After years away from the Katyn tragedy, from the German exhumation in 1943 and next the Polish research work in the 90's, and even despite partial disclosing of the archives, we still know too little what the Katyn crime looked like in April and May 1940, committed on the strength of the decision by Stalin and his comrades of the Politburo of the Communist Party in Moscow on March 5, 1940.
No wonder that for years we were convinced that our father could be living, as the last name Wajda featured on the Katyn list, but with the first name of Karol.
Mother, almost till the end of her days, believed her husband would return, my father Jakub Wajda, a combatant of the Great War, the Polish-Soviet war, the Silesian Uprising, and the September campaign of 1939, the recipient of the Silver Cross and the Order of Virtuti Militari awarded posthumously.
I would not like the Katyn film, however, to be my personal search for the truth and a vigil light lit on the grave of Captain Jakub Wajda.
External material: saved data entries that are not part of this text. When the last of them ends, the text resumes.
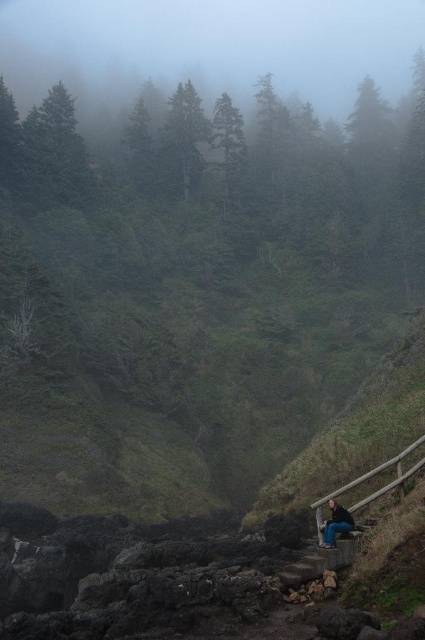
Question: Is foggy translucent forest at upper center smaller than green matte tree at upper left?

Choices:
 (A) yes
 (B) no

Answer: (B)

Question: Does foggy translucent forest at upper center appear on the left side of green matte tree at upper left?

Choices:
 (A) no
 (B) yes

Answer: (B)

Question: Among these points, which one is nearest to the camera?

Choices:
 (A) (82, 186)
 (B) (333, 531)

Answer: (B)

Question: Which object is the farthest from the green matte tree at upper left?

Choices:
 (A) foggy translucent forest at upper center
 (B) jeans at lower center

Answer: (A)

Question: Which of the following is the farthest from the observer?

Choices:
 (A) (399, 20)
 (B) (346, 518)
 (C) (73, 109)

Answer: (A)

Question: Is green matte tree at upper left above jeans at lower center?

Choices:
 (A) no
 (B) yes

Answer: (B)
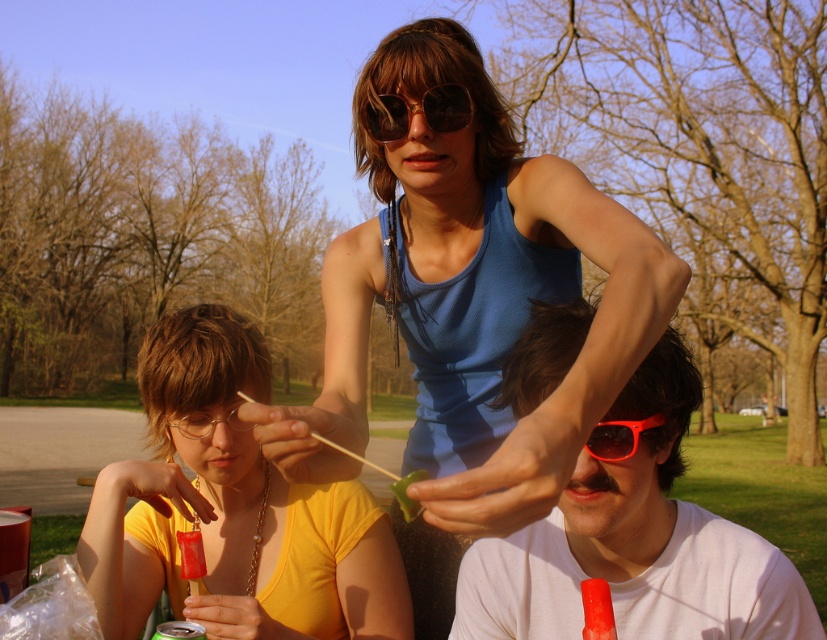
Question: Which point is farther to the camera?

Choices:
 (A) (160, 422)
 (B) (369, 108)
 (C) (227, 412)

Answer: (A)

Question: Is yellow matte shirt at lower left bigger than white matte shirt at lower right?

Choices:
 (A) yes
 (B) no

Answer: (A)

Question: Among these objects, which one is farthest from the camera?

Choices:
 (A) blue tank top at center
 (B) white matte shirt at lower right
 (C) sunglasses at center
 (D) clear plastic glasses at lower left

Answer: (D)

Question: Which object is positioned farthest from the red plastic sunglasses at upper center?

Choices:
 (A) yellow matte shirt at lower left
 (B) blue tank top at center
 (C) white matte shirt at lower right

Answer: (A)

Question: Observing the image, what is the correct spatial positioning of red plastic sunglasses at upper center in reference to clear plastic glasses at lower left?

Choices:
 (A) below
 (B) above

Answer: (B)

Question: Can you confirm if yellow matte shirt at lower left is positioned to the right of clear plastic glasses at lower left?

Choices:
 (A) yes
 (B) no

Answer: (A)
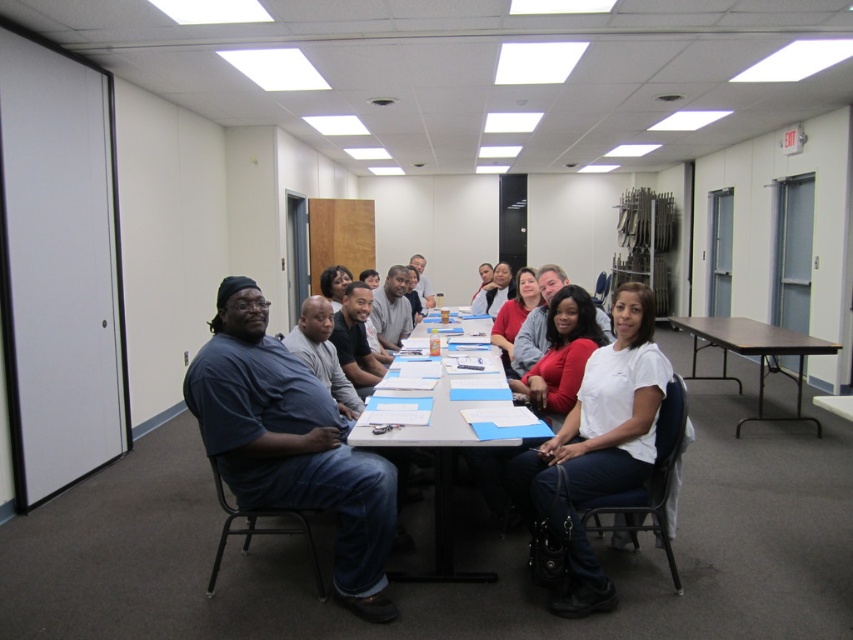
Question: Which point is farther from the camera taking this photo?

Choices:
 (A) (556, 600)
 (B) (738, 337)
 (C) (360, 444)

Answer: (B)

Question: Based on their relative distances, which object is nearer to the white plastic table at center?

Choices:
 (A) matte blue shirt at center
 (B) white matte shirt at center

Answer: (A)

Question: Where is matte blue shirt at center located in relation to dark blue shirt at center in the image?

Choices:
 (A) left
 (B) right

Answer: (B)

Question: Is the position of white matte shirt at center more distant than that of white plastic table at center?

Choices:
 (A) no
 (B) yes

Answer: (B)

Question: Which point is closer to the camera?

Choices:
 (A) dark blue shirt at center
 (B) matte blue shirt at center

Answer: (B)

Question: Is the position of white matte shirt at center less distant than that of brown/metallic table at right?

Choices:
 (A) no
 (B) yes

Answer: (B)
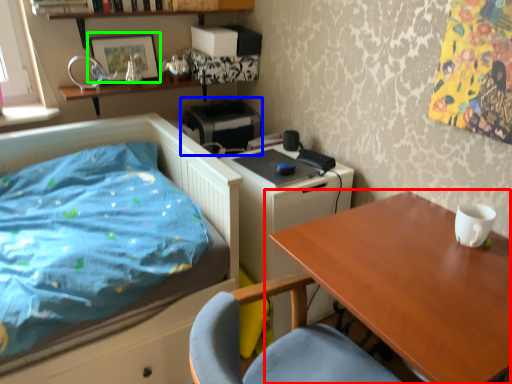
Question: Estimate the real-world distances between objects in this image. Which object is farther from table (highlighted by a red box), printer (highlighted by a blue box) or picture frame (highlighted by a green box)?

Choices:
 (A) printer
 (B) picture frame

Answer: (B)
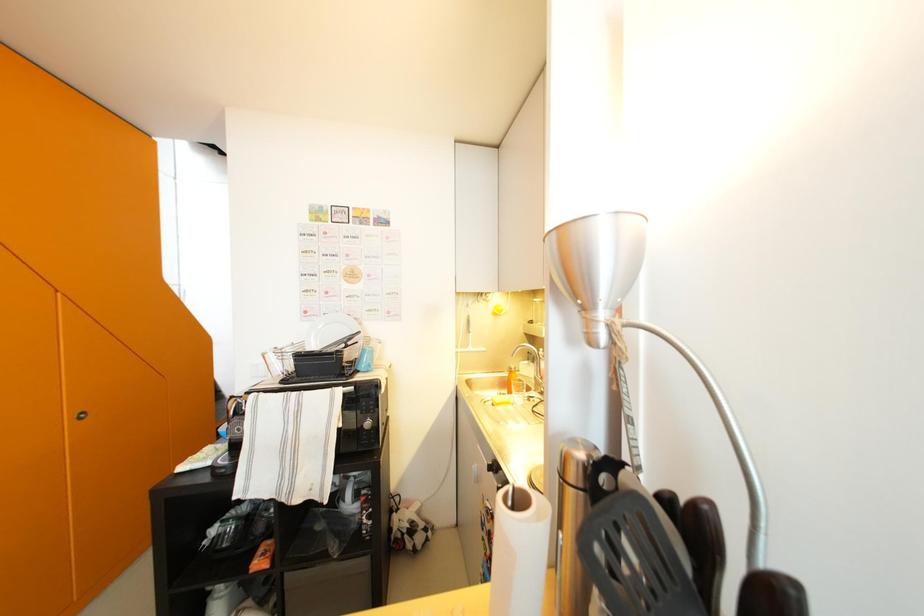
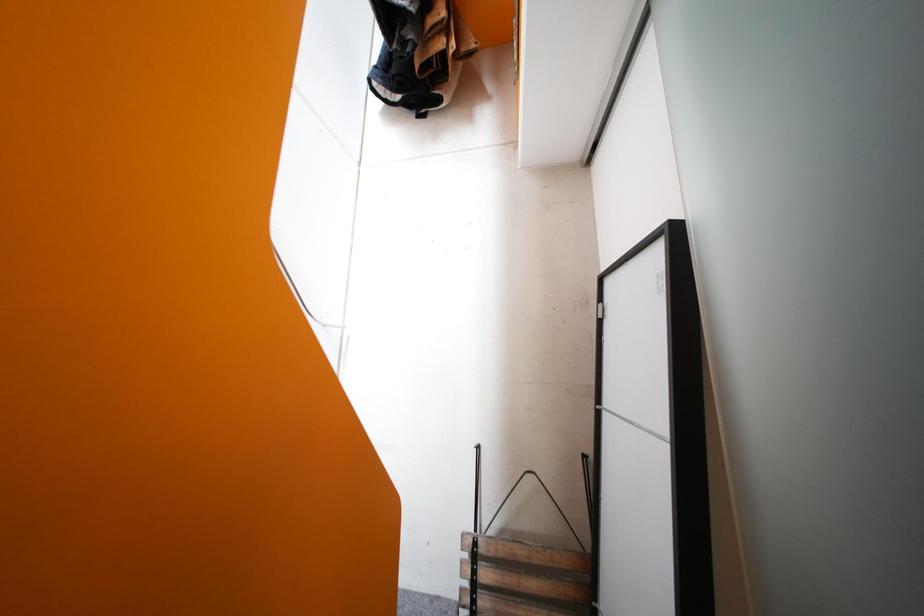
Which direction would the cameraman need to move to produce the second image?

The cameraman moved toward left, forward.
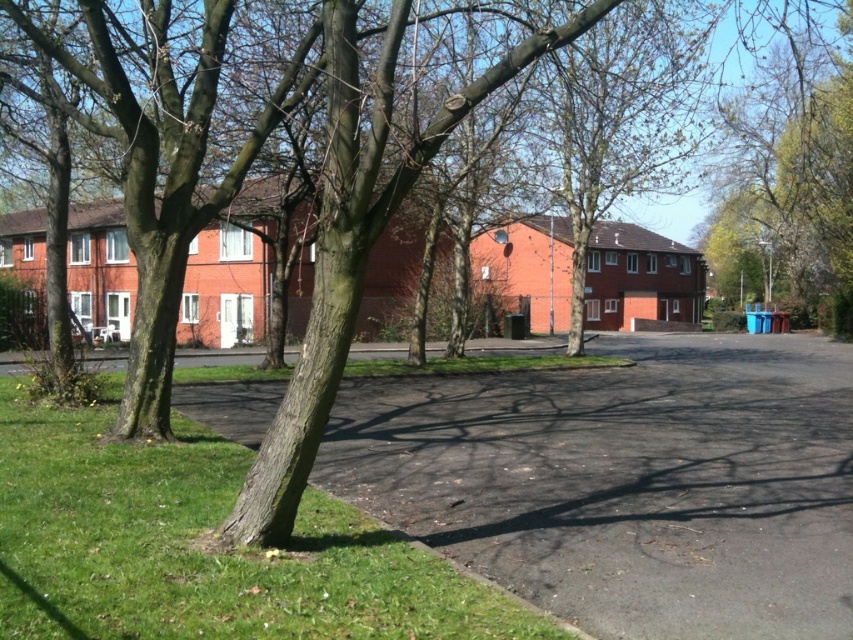
You are a gardener who needs to mow the lawn. You see the green grass at lower left and the green leafy tree at right. Which area requires mowing?

The green grass at lower left requires mowing because it is shorter than the green leafy tree at right, indicating it is the lawn area needing maintenance.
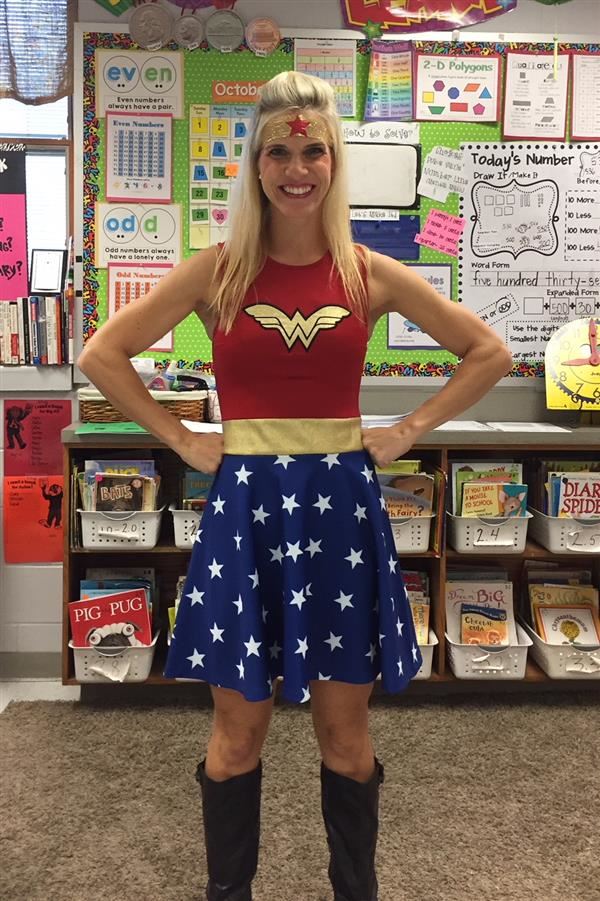
At what (x,y) coordinates should I click in order to perform the action: click on wall. Please return your answer as a coordinate pair (x, y). The width and height of the screenshot is (600, 901). Looking at the image, I should click on click(316, 12).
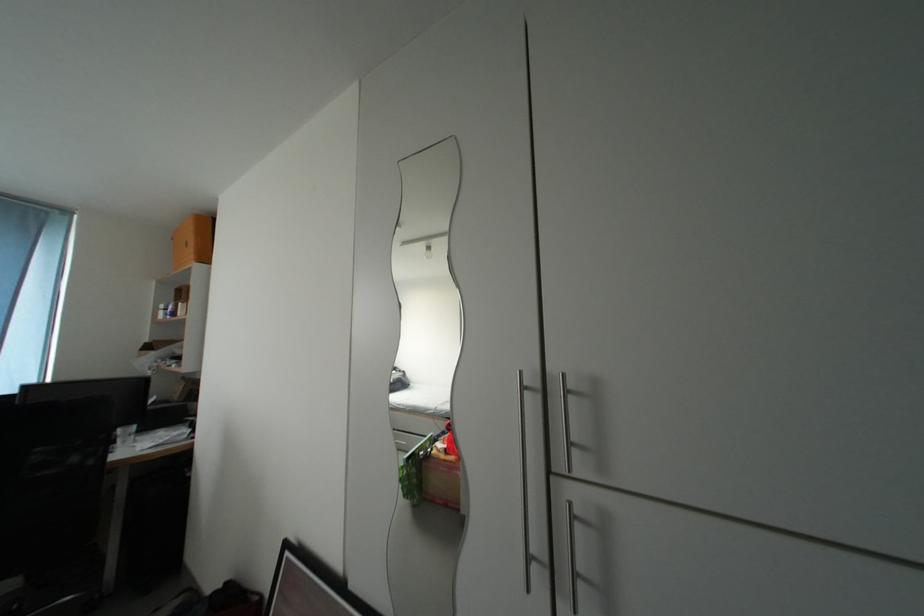
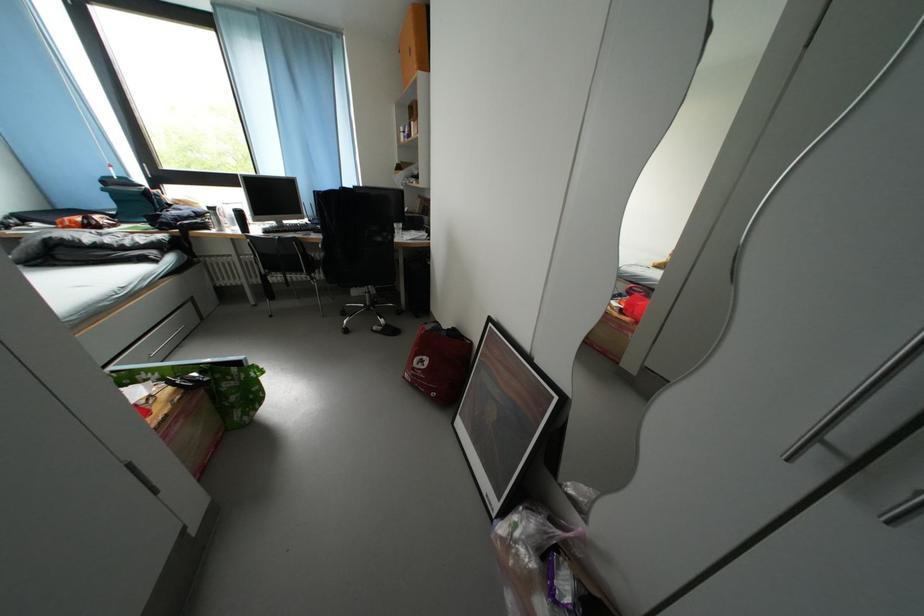
The images are taken continuously from a first-person perspective. In which direction is your viewpoint rotating?

The rotation direction of the camera is left-down.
Let it spin a tale about the suffering and drama of many Katyn families. About the Katyn lie that triumphs over the grave of Joseph Vissarionovich Stalin, which forced into silence about it for half a century the then allies, the Western ones of the USSR in the war against Hitler: Great Britain and the United States.
I know that the young generation, fully aware and with enthusiasm, is moving away from our past. Busy with mundane matters, they forget names and dates, which, no matter if we want it or not, create us as a nation with its fears and misgivings surfacing at every political opportunity.
Not long ago, a high school student on a TV program, asked what he associated September 17 with, answered: with a church holiday. Maybe thanks to our film, the young man asked about Katyn will be able to say more than that it is the name of a small town not far away from Smolensk.